When Angels Came for Tea

Excerpt from the article:

Two families hiding a Jewish man and his young son. Siblings informing on their own brother and his Jewish wife. A decent German army police commander, killed just after the war. Jewish women who died because someone was tempted by their alleged “treasures”.

The memory of the Holocaust in Koźminek (near Kalisz) is fragmented and fading; all that can save it from oblivion are the recollections of its residents.

(…)

Ryszard Kapłonek can’t remember when exactly they arrived. In the beginning, his parents didn’t tell him anything. Long after the war, Szlamek told Ryszard that his father, Józef Kapłonek, kept it secret even from his own brother. Szlamek told Ryszard about a conversation he once overheard when he was hiding in the hay. Józef’s brother came to the stable where the boy and his father were hiding. He wanted to know the Bruks’ whereabouts, because he’d heard some gossip. Józef pretended he had no idea what his brother was talking about. When he left, Józef went to Chaim and said that “he’d get drunk and start telling people I was hiding Jews. There are some things you just don’t talk about.”

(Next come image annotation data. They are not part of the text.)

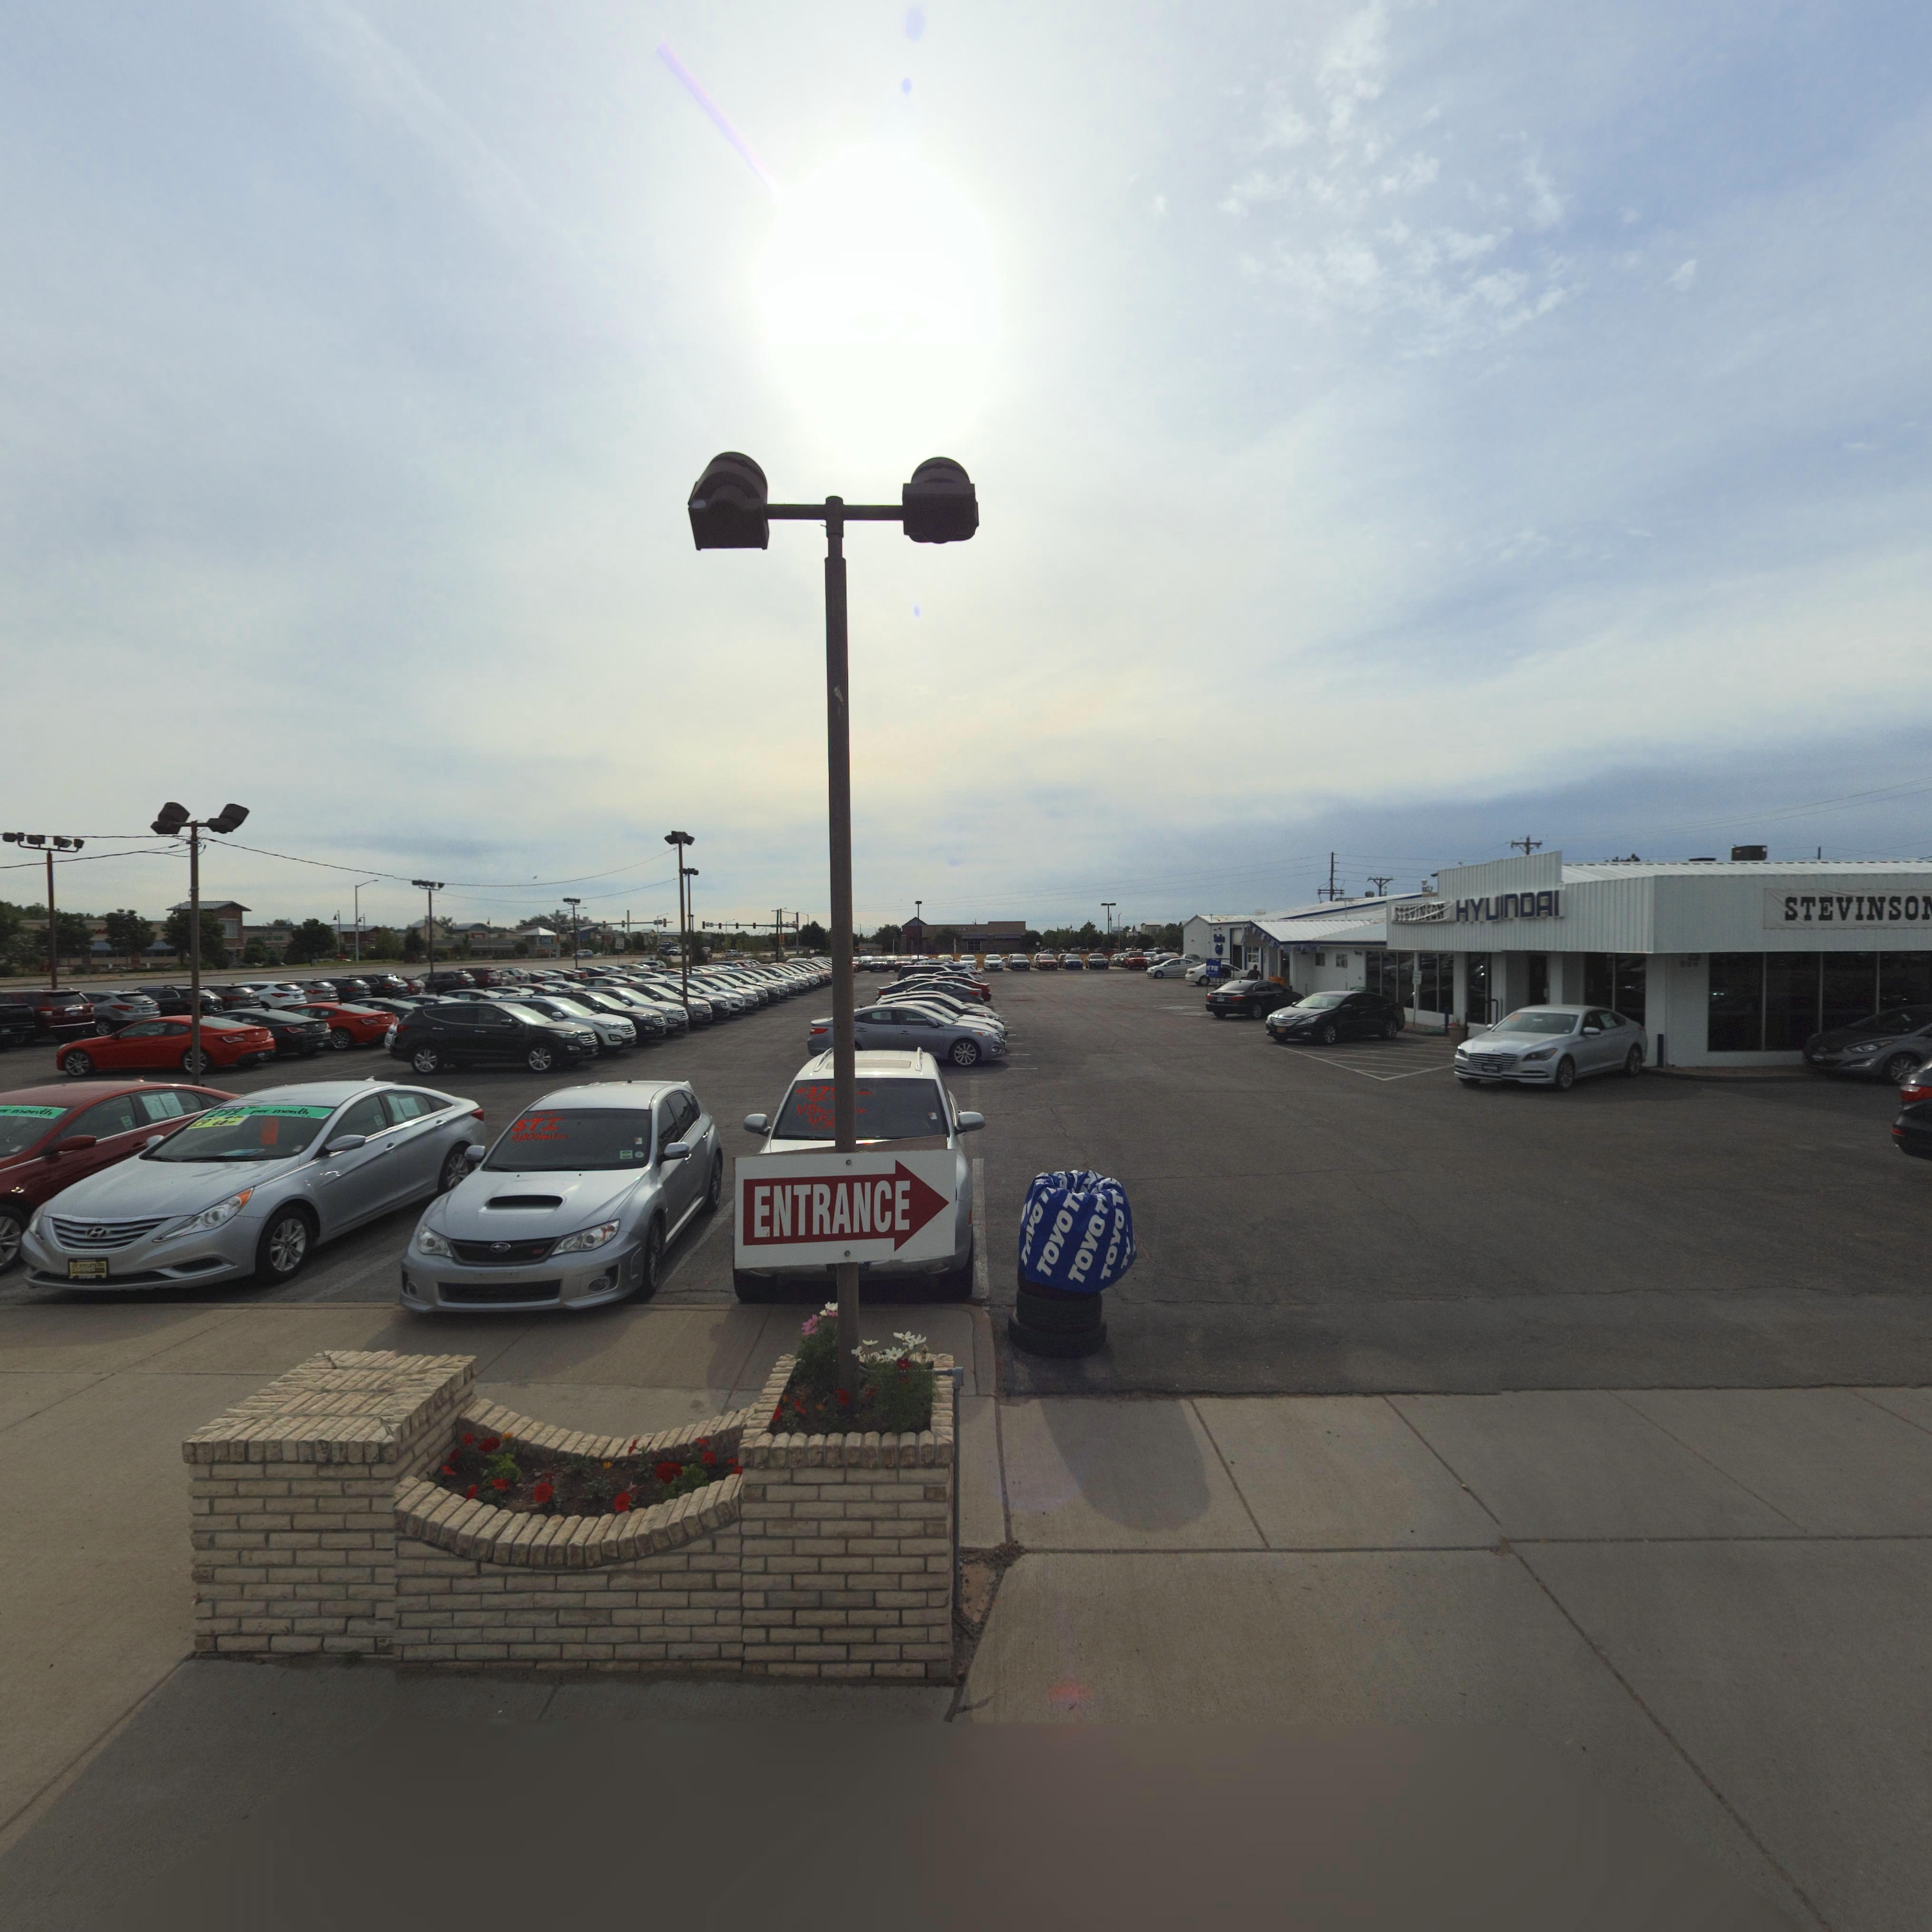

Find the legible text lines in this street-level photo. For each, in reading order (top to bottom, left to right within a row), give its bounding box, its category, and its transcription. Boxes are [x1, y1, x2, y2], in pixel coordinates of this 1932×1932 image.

[1394, 902, 1444, 922] BusinessName: STEVINSON
[1455, 889, 1560, 922] BusinessName: HYUNDAI
[1784, 895, 1919, 921] BusinessName: STEVINSO
[272, 936, 283, 940] BusinessName: TREE
[541, 937, 551, 943] BusinessName: C***E
[1680, 958, 1699, 967] StreetNumber: 600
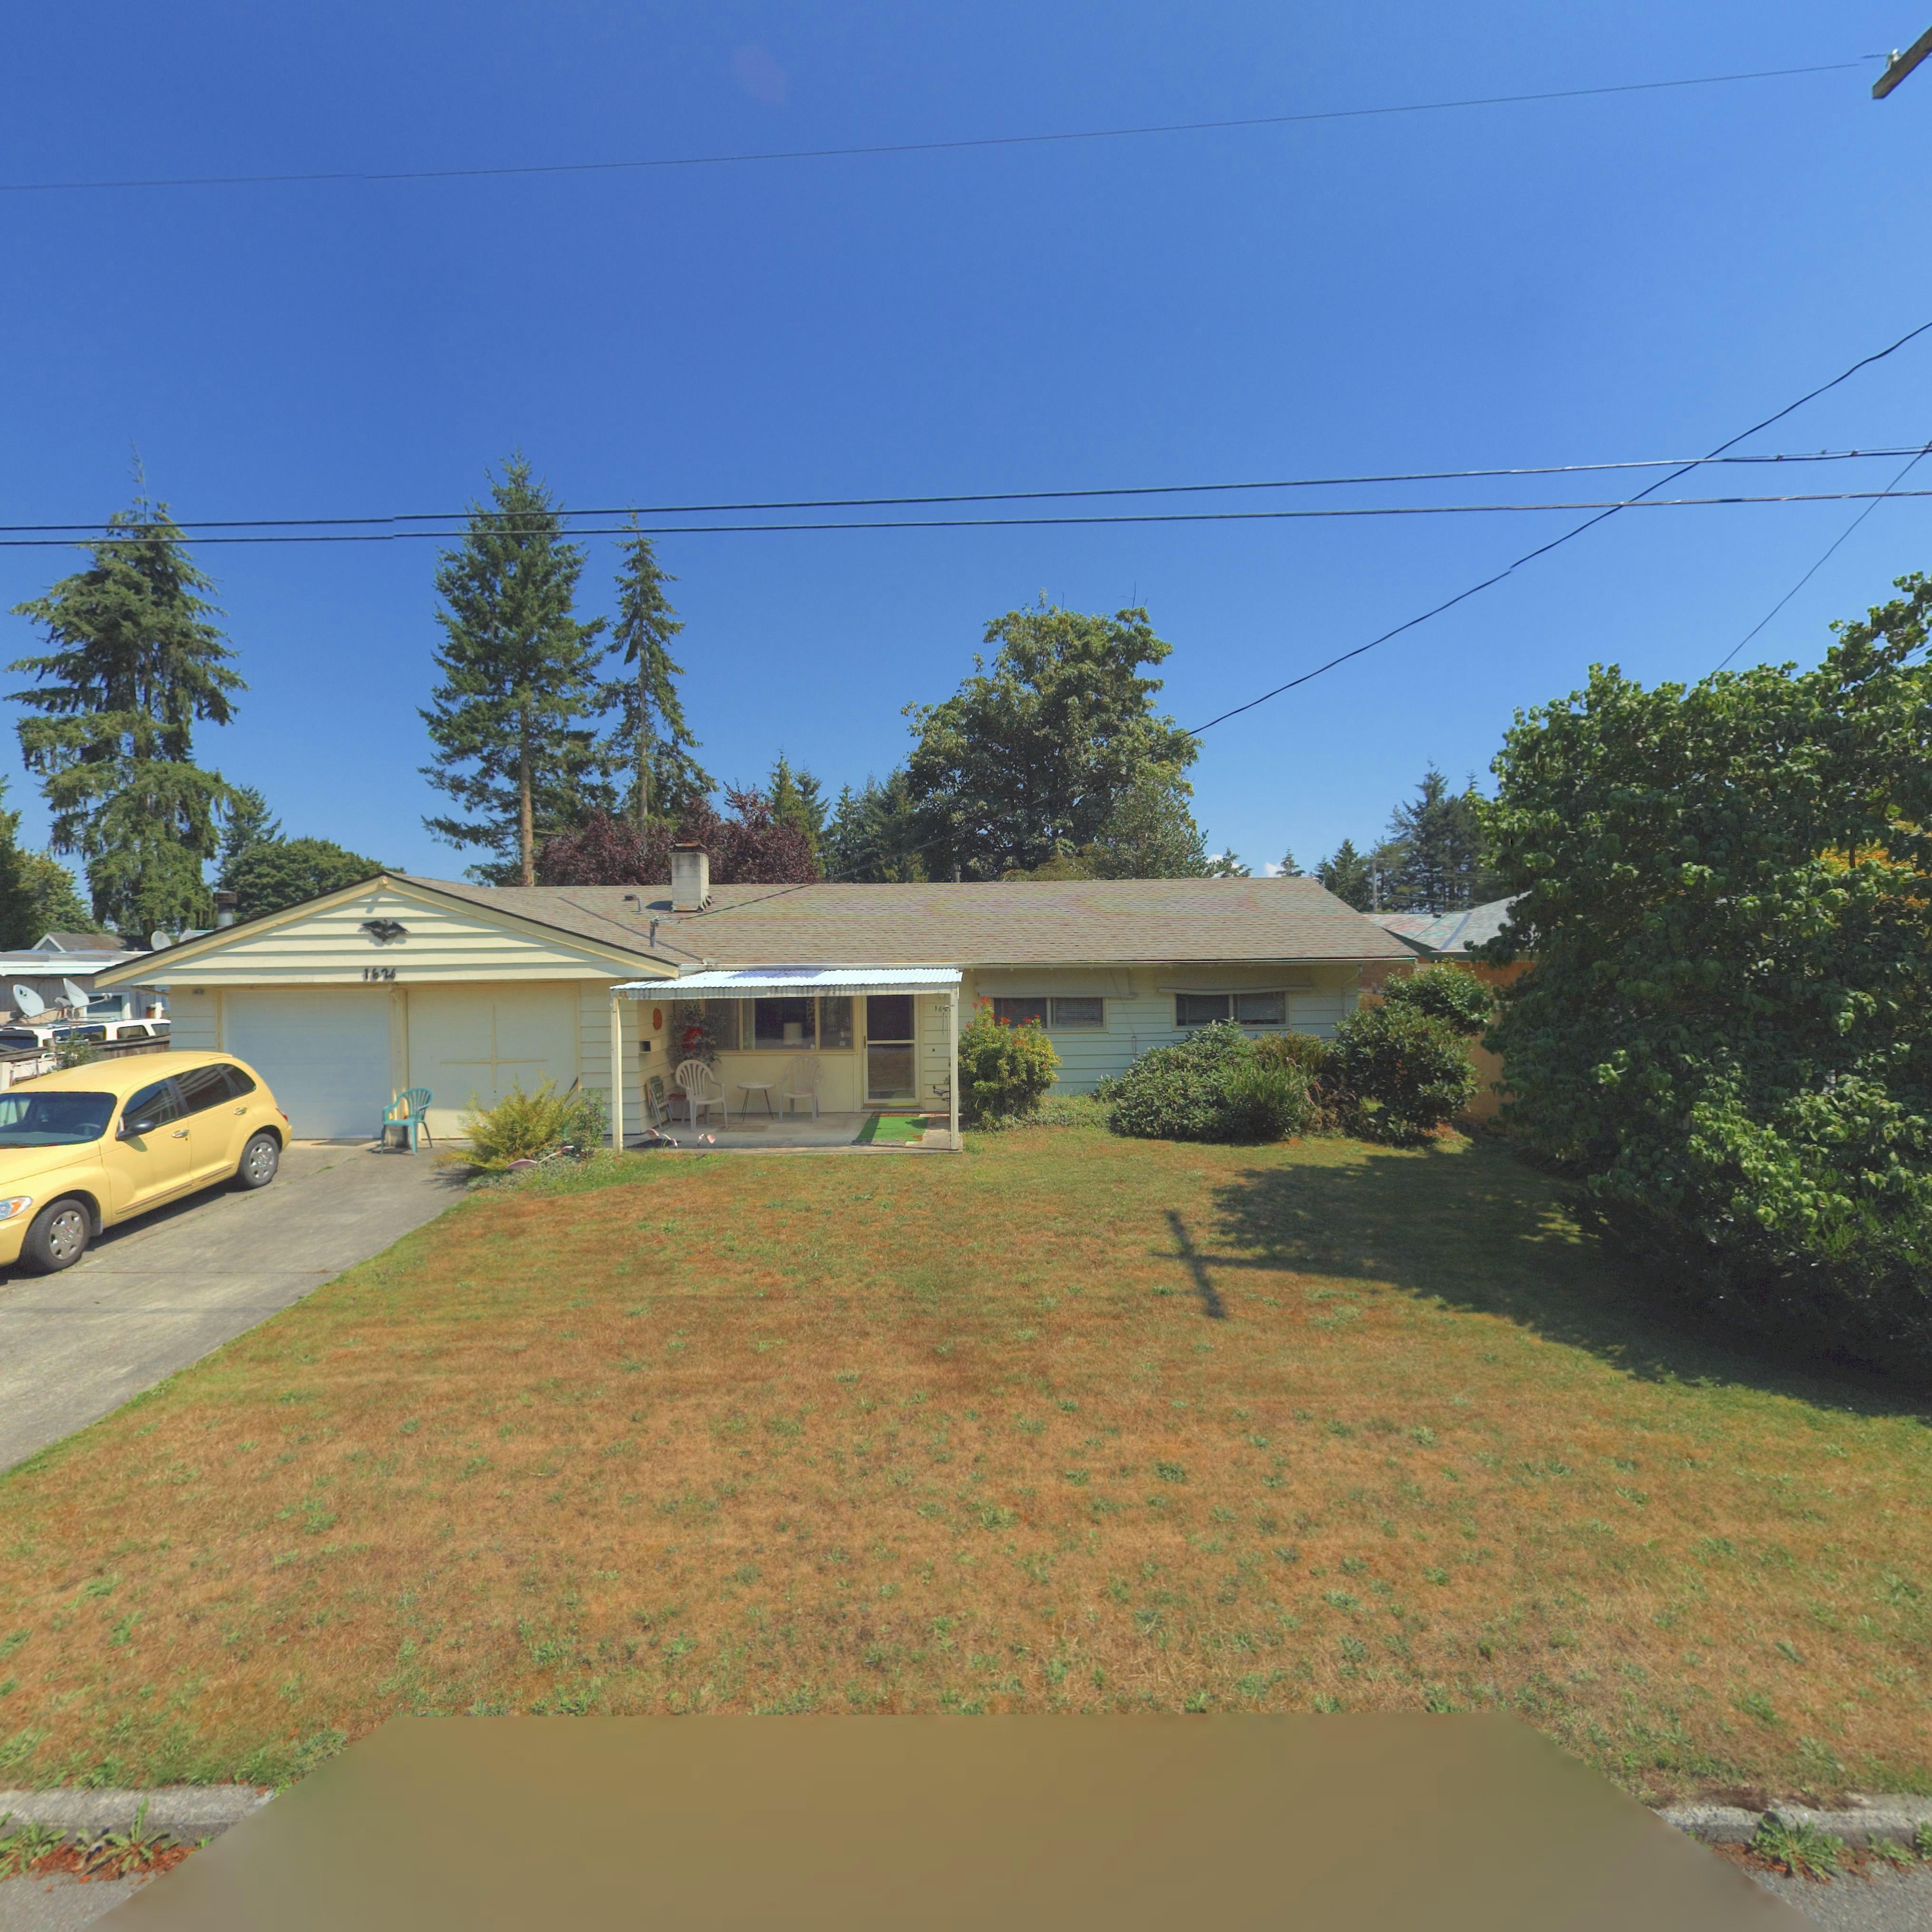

Ryszard didn’t know his parents were hiding Jews until he once found Chaim in the hay by accident when he was playing hide-and-seek. One day he was home alone with his sister who was ten years older than him. It was freezing outside when he happened to see his sister getting ready to go out with a small pot. He asked her where she was going. She told him that she was taking some hot tea out for the angels so they didn’t get too cold. He was too little to question her explanation. His parents later taught him to stay quiet about the whole thing and he solemnly obeyed.

Szlamek’s father told the boy that he mustn’t make a sound, even if the Germans were combing through hay and pierced him through the heart with a pitchfork. If they found them, the Germans would kill them along with the whole Kapłonek family.